### Zitierte Textstelle
□ □ □ □ □ □ □

Bericht: Mehr als 300.000 Einbürgerungen im vergangenen Jahr

Bericht: Mehr als 300.000 Einbürgerungen im vergangenen Jahr
Über 300.000 Personen erhielten der "Welt am Sonntag" zufolge im Jahr 2025 den deutschen Pass. Dabei liegen die Zahlen noch nicht aus allen Bundesländern vor.

Berlin (epd). In Deutschland zeichnet sich laut „Welt am Sonntag“ für das vergangene Jahr ein Einbürgerungsrekord ab. Mindestens 309.852 Personen hätten den deutschen Pass erhalten, vermeldete die Zeitung unter Berufung auf Daten aus 14 bislang Bundesländern. Aus Mecklenburg-Vorpommern und Sachsen-Anhalt lägen noch keine Zahlen vor.

Die Einbürgerungen lägen demnach über dem bundesweiten Rekordwert von 291.955 im Jahr 2024, hieß es weiter. Die Daten aus den 14 Bundesländern seien teils schon veröffentlicht worden, andere Länder hätten sie auf Anfrage mitgeteilt. Teilweise handele es sich noch um vorläufige Werte. Aus Niedersachsen, dem Saarland und Schleswig-Holstein gebe es bisher keine Gesamtzahlen. Allerdings hätten fast alle Städte und Kreise dieser Länder ihre Einbürgerungsdaten auf Anfrage zur Verfügung gestellt.

□ □ □ □ □ □ □

### Extrahierte Daten
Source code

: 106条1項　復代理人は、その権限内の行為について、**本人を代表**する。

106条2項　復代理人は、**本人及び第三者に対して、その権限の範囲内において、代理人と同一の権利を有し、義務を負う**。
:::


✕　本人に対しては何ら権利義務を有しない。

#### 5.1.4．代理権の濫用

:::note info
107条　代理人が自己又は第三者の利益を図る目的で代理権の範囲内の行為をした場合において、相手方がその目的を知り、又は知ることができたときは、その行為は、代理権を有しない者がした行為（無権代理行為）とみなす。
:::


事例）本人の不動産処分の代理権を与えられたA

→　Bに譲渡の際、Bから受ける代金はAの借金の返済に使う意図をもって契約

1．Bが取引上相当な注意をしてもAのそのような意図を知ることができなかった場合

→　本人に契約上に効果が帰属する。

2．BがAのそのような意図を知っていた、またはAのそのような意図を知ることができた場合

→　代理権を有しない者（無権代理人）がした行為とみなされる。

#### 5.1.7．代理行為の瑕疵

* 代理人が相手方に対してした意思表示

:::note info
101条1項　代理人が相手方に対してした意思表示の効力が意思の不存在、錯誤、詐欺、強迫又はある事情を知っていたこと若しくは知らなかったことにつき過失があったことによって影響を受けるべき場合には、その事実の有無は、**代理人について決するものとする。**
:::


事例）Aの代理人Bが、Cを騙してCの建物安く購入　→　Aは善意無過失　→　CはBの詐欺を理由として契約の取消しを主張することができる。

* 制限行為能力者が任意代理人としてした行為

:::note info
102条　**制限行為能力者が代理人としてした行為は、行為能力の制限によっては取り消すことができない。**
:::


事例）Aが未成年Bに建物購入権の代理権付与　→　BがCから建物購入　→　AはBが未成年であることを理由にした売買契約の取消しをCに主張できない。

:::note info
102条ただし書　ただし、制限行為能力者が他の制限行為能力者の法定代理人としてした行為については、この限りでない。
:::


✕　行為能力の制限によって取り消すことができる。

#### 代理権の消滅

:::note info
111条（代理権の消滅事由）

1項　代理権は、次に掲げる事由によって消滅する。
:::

□ □ □ □ □ □ □

### Arbeitsauftrag 1
Wie hoch war laut dem Bericht über Einbürgerungen der bundesweite Rekordwert im Jahr 2024?
### Arbeitsauftrag 2
Begründen Sie mit dem Bericht über Einbürgerungen, weshalb sich für das Jahr 2025 ein Einbürgerungsrekord abzeichnet.
### Arbeitsauftrag 3
Stimmen die folgenden Aussagen mit dem Bericht über Einbürgerungen überein? Antworten Sie jeweils mit Ja oder Nein und zitieren Sie die entscheidenden Worte.
(a) Aus Sachsen-Anhalt liegen bereits Zahlen vor.
(b) Alle gemeldeten Werte sind endgültig.
(c) Fast alle Städte und Kreise in Niedersachsen, im Saarland und in Schleswig-Holstein haben ihre Einbürgerungsdaten auf Anfrage mitgeteilt.

### Ergebnis 1
Der bundesweite Rekordwert lag im Jahr 2024 bei 291.955 Einbürgerungen.

### Ergebnis 2
Laut „Welt am Sonntag“ haben im Jahr 2025 mindestens 309.852 Personen den deutschen Pass erhalten. Diese Zahl liegt über dem bisherigen bundesweiten Rekordwert von 291.955 Einbürgerungen aus dem Jahr 2024.

### Ergebnis 3
(a) Nein: „Aus Mecklenburg-Vorpommern und Sachsen-Anhalt lägen noch keine Zahlen vor.“
(b) Nein: „Teilweise handele es sich noch um vorläufige Werte.“
(c) Ja: „Allerdings hätten fast alle Städte und Kreise dieser Länder ihre Einbürgerungsdaten auf Anfrage zur Verfügung gestellt.“